Visit the Los Angeles County Museum of Art or MOCA, the Getty, the Norton-Simon Museum of Art in Pasadena, which has one of the finest art collections in the world. Notice, as you browse through the numerous buildings chock full of some of the world's finest works of art, the names in large print on the walls or in fine print somewhere else.  If it were not for the largesse of the very wealthy, those buildings, those galleries, that art would not be available to the public.   The Autry Museum in Los Angeles, which honors the art and history of the American West, is a fabulous place.  It exists solely because people like Gene Autry, and the other generous people who could afford to make it happen, gave the money to see it through. 

The same is true throughout America, in every state and most cities.  Consider the museums of New York, Washington D.C., Chicago, the WWII museum in New Orleans, and many others.  Access to the arts and tangible history are available to us all thanks to the people wealthy and generous enough to build and fund universities, theaters, and museums.  Millions of people are treated and made well, no matter how difficult their medical problems, at hospitals built with money donated by the fortunate rich.  And yet Bernie Sanders and Hillary Clinton, she rich but not at all generous, attack these people every day.  Their rallies, their speeches, are rife with anti-capitalist rhetoric.  None of those places would exist if it were not for capitalism.  Not one of them.  Our kids would not be visiting these museums on field trips, seeing plays in our theaters, or be treated in the emergency rooms of the finest hospitals in the world if it were not for the capitalist system that has improved the lives and health of multi-millions of people and the Judeo-Christian values that has led the most fortunate among us to share their wealth.   

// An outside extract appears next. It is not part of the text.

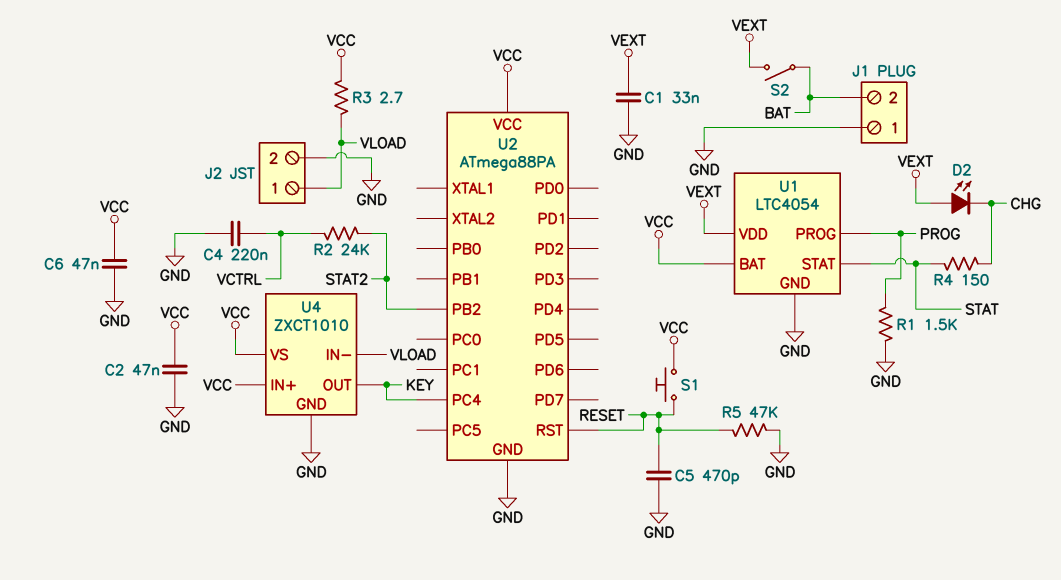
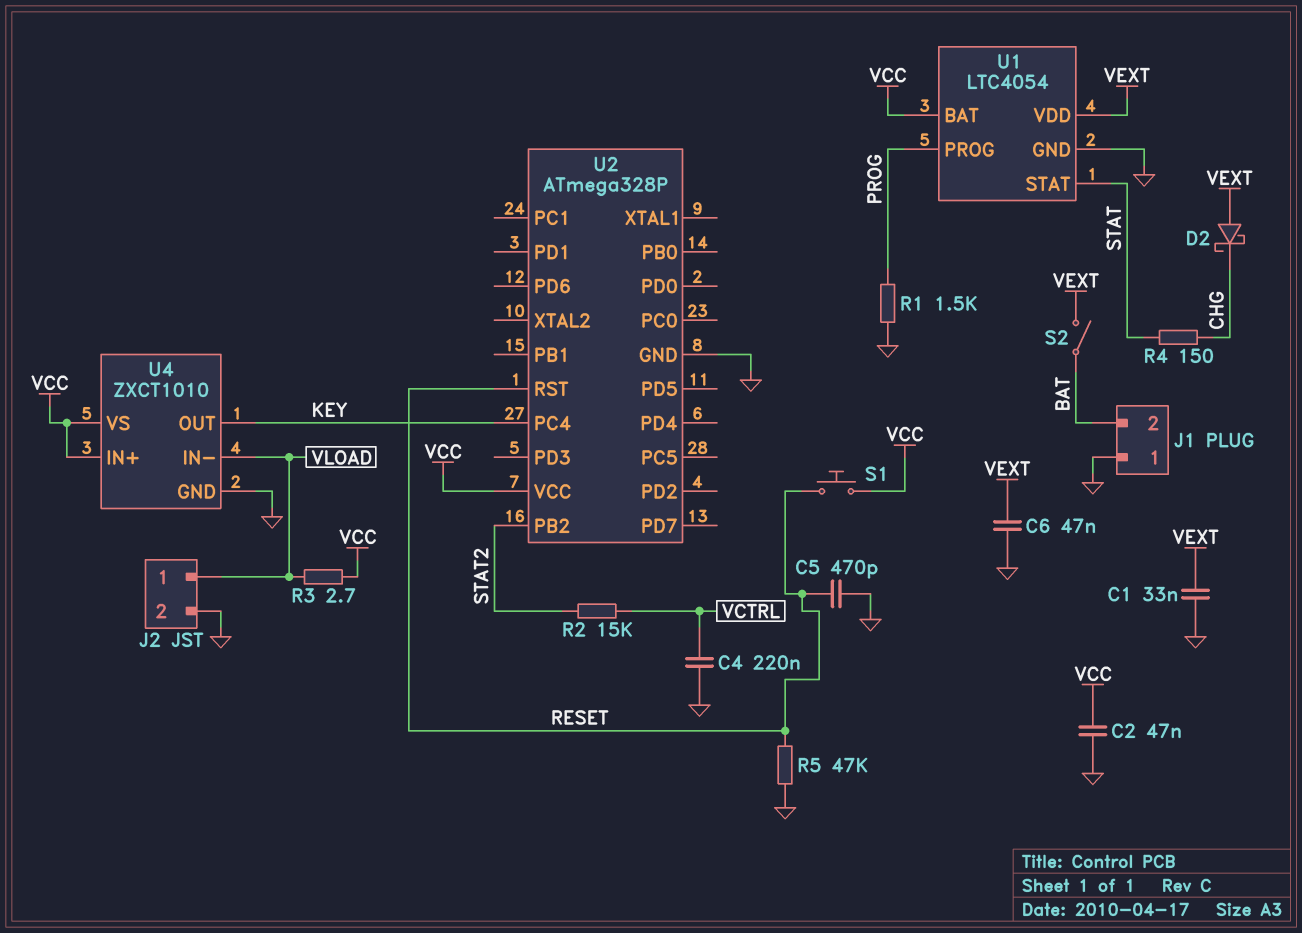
C6: 47nF (GND, VCC) -> 47nF (GND, VEXT)
D2: LED (A VEXT, K CHG) -> schottky (A VEXT, K CHG)
R2: 24k (STAT2, VCTRL) -> 15k (STAT2, VCTRL)
U2: ATmega88PA -> ATmega328P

As a nation, we have arrived at the crossroads.   Do we want an angry, incompetent and greedy person like Hillary, a known liar, socialist like Sanders, who means to punish success and promote undeserved entitlement at the expense of others, or Trump, who grasps the nature of work, business and success and at least believes he can rehabilitate the country, so debilitated by seven and a half years of the Obama administration?